=== Material supplied ===

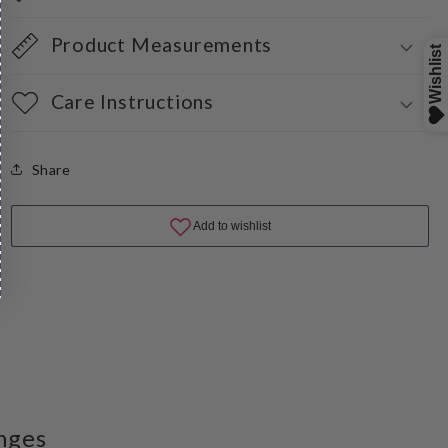
Product Measurements
Care Instructions
Share
nges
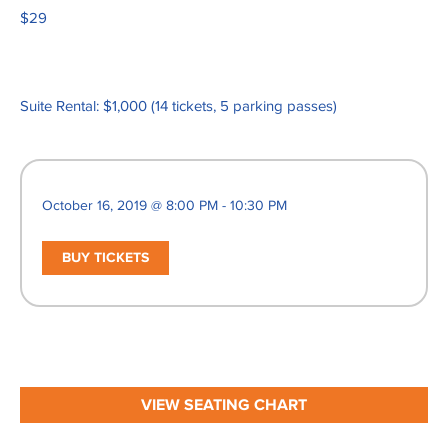
$29
Suite Rental: $1,000 (14 tickets, 5 parking passes)
October 16, 2019 @ 8:00 PM - 10:30 PM
BUY TICKETS
VIEW SEATING CHART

===

• Job item: Repeat the text of all the rows above with "Suite Rental" changed to "Box Rental" and nothing else altered, leaving out the pictures.

• Task solution:
Product Measurements
Care Instructions
Share
nges
$29
Box Rental: $1,000 (14 tickets, 5 parking passes)
October 16, 2019 @ 8:00 PM - 10:30 PM
BUY TICKETS
VIEW SEATING CHART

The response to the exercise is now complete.